WORK ORDER:
Convert the text lines of all the records into a JSON list of strings, one string per line, with blank lines left out. Leave the pictures out.

LISTED ENTRIES section start

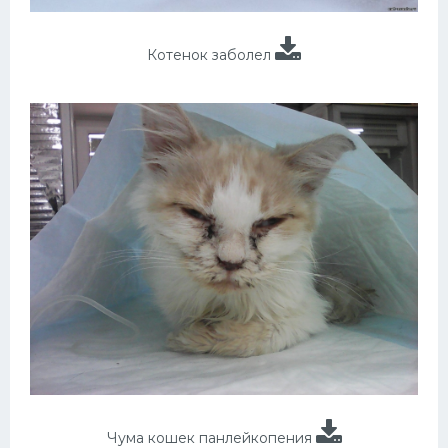
Котенок заболел
Чума кошек панлейкопения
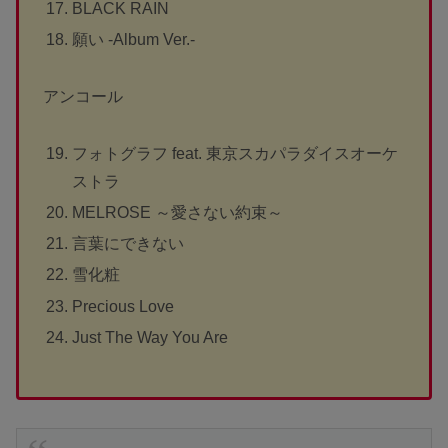
BLACK RAIN
願い -Album Ver.-
アンコール
フォトグラフ feat. 東京スカパラダイスオーケ
ストラ
MELROSE ～愛さない約束～
言葉にできない
雪化粧
Precious Love
Just The Way You Are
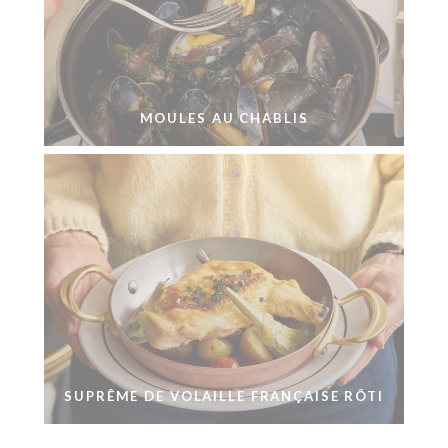
MOULES AU CHABLIS
SUPRÊME DE VOLAILLE FRANÇAISE RÔTI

LISTED ENTRIES section end

REPLY:
[
  "Котенок заболел",
  "Чума кошек панлейкопения",
  "BLACK RAIN",
  "願い -Album Ver.-",
  "アンコール",
  "フォトグラフ feat. 東京スカパラダイスオーケ",
  "ストラ",
  "MELROSE ～愛さない約束～",
  "言葉にできない",
  "雪化粧",
  "Precious Love",
  "Just The Way You Are",
  "MOULES AU CHABLIS",
  "SUPRÊME DE VOLAILLE FRANÇAISE RÔTI"
]